→ **DIRECTIONS**: Copy each of the lines below without any change, leaving out the pictures.

→ **Stored data entries**:
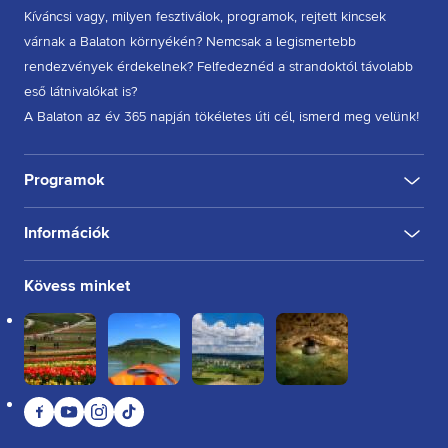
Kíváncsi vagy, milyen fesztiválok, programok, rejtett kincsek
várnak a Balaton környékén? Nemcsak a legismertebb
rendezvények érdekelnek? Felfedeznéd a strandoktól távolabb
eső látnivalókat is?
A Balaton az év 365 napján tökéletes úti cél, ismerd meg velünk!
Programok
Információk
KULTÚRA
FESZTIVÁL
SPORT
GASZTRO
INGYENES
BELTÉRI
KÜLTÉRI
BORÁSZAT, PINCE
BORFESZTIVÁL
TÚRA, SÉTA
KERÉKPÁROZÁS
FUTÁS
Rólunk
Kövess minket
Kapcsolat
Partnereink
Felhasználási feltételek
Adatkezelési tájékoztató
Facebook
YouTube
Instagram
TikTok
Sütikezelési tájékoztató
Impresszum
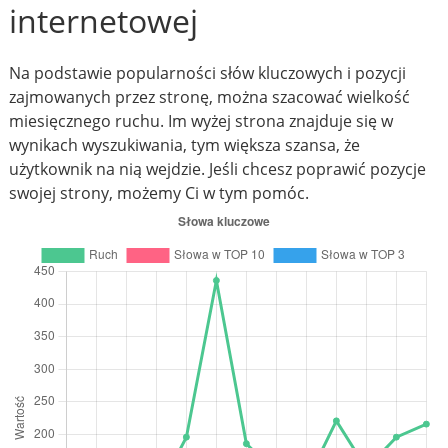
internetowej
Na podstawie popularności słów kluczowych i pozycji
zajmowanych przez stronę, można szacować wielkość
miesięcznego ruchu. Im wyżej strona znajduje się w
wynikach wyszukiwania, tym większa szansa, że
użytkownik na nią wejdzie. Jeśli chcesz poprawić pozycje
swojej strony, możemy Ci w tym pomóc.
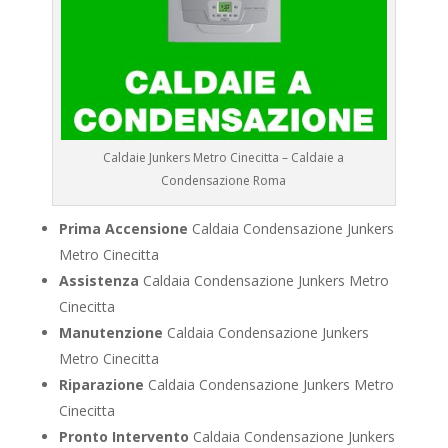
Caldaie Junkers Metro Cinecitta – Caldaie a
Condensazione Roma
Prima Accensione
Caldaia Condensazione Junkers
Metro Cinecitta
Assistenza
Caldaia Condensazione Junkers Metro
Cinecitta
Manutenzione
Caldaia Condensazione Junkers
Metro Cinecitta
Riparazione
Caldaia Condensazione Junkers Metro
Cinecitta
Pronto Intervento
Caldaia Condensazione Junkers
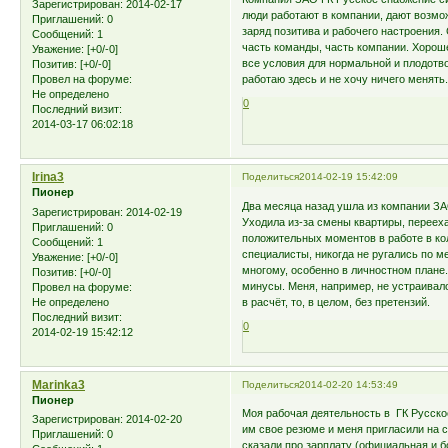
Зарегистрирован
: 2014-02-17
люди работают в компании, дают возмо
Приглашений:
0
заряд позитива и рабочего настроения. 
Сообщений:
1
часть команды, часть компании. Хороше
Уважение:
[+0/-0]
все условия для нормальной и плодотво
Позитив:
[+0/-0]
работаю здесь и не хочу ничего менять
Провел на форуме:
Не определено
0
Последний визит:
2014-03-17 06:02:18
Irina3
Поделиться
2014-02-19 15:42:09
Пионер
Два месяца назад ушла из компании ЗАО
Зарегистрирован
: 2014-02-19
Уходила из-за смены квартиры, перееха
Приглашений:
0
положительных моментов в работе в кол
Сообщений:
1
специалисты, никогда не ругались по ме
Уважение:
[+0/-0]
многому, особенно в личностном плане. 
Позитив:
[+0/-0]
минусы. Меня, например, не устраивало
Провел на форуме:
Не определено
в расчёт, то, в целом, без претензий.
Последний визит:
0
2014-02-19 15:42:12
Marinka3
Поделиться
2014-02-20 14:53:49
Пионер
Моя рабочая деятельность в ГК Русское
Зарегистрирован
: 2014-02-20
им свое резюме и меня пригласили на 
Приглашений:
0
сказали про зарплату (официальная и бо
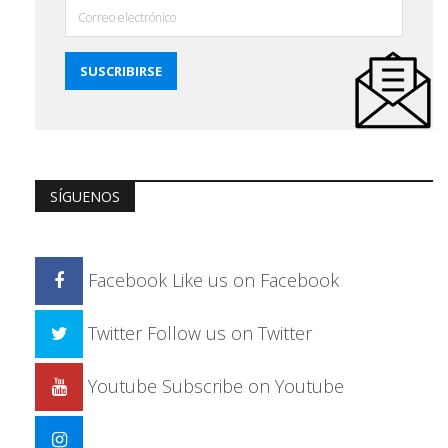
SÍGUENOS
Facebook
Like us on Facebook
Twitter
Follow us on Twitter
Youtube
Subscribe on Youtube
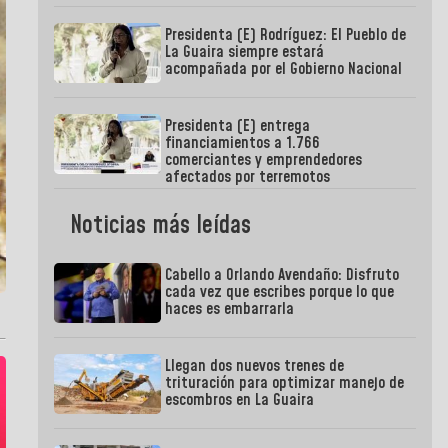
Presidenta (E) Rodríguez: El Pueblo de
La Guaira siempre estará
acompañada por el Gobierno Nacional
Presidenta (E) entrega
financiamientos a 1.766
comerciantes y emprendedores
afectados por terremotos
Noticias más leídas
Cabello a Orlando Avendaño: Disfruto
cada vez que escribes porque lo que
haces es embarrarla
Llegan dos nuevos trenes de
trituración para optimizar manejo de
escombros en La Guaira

→ **EXERCISE RESULT**:
Kíváncsi vagy, milyen fesztiválok, programok, rejtett kincsek
várnak a Balaton környékén? Nemcsak a legismertebb
rendezvények érdekelnek? Felfedeznéd a strandoktól távolabb
eső látnivalókat is?
A Balaton az év 365 napján tökéletes úti cél, ismerd meg velünk!
Programok
Információk
KULTÚRA
FESZTIVÁL
SPORT
GASZTRO
INGYENES
BELTÉRI
KÜLTÉRI
BORÁSZAT, PINCE
BORFESZTIVÁL
TÚRA, SÉTA
KERÉKPÁROZÁS
FUTÁS
Rólunk
Kövess minket
Kapcsolat
Partnereink
Felhasználási feltételek
Adatkezelési tájékoztató
Facebook
YouTube
Instagram
TikTok
Sütikezelési tájékoztató
Impresszum
internetowej
Na podstawie popularności słów kluczowych i pozycji
zajmowanych przez stronę, można szacować wielkość
miesięcznego ruchu. Im wyżej strona znajduje się w
wynikach wyszukiwania, tym większa szansa, że
użytkownik na nią wejdzie. Jeśli chcesz poprawić pozycje
swojej strony, możemy Ci w tym pomóc.
Caldaie Junkers Metro Cinecitta – Caldaie a
Condensazione Roma
Prima Accensione
Caldaia Condensazione Junkers
Metro Cinecitta
Assistenza
Caldaia Condensazione Junkers Metro
Cinecitta
Manutenzione
Caldaia Condensazione Junkers
Metro Cinecitta
Riparazione
Caldaia Condensazione Junkers Metro
Cinecitta
Pronto Intervento
Caldaia Condensazione Junkers
Зарегистрирован
: 2014-02-17
люди работают в компании, дают возмо
Приглашений:
0
заряд позитива и рабочего настроения. 
Сообщений:
1
часть команды, часть компании. Хороше
Уважение:
[+0/-0]
все условия для нормальной и плодотво
Позитив:
[+0/-0]
работаю здесь и не хочу ничего менять
Провел на форуме:
Не определено
0
Последний визит:
2014-03-17 06:02:18
Irina3
Поделиться
2014-02-19 15:42:09
Пионер
Два месяца назад ушла из компании ЗАО
Зарегистрирован
: 2014-02-19
Уходила из-за смены квартиры, перееха
Приглашений:
0
положительных моментов в работе в кол
Сообщений:
1
специалисты, никогда не ругались по ме
Уважение:
[+0/-0]
многому, особенно в личностном плане. 
Позитив:
[+0/-0]
минусы. Меня, например, не устраивало
Провел на форуме:
Не определено
в расчёт, то, в целом, без претензий.
Последний визит:
0
2014-02-19 15:42:12
Marinka3
Поделиться
2014-02-20 14:53:49
Пионер
Моя рабочая деятельность в ГК Русское
Зарегистрирован
: 2014-02-20
им свое резюме и меня пригласили на 
Приглашений:
0
сказали про зарплату (официальная и бо
SÍGUENOS
Facebook
Like us on Facebook
Twitter
Follow us on Twitter
Youtube
Subscribe on Youtube
Presidenta (E) Rodríguez: El Pueblo de
La Guaira siempre estará
acompañada por el Gobierno Nacional
Presidenta (E) entrega
financiamientos a 1.766
comerciantes y emprendedores
afectados por terremotos
Noticias más leídas
Cabello a Orlando Avendaño: Disfruto
cada vez que escribes porque lo que
haces es embarrarla
Llegan dos nuevos trenes de
trituración para optimizar manejo de
escombros en La Guaira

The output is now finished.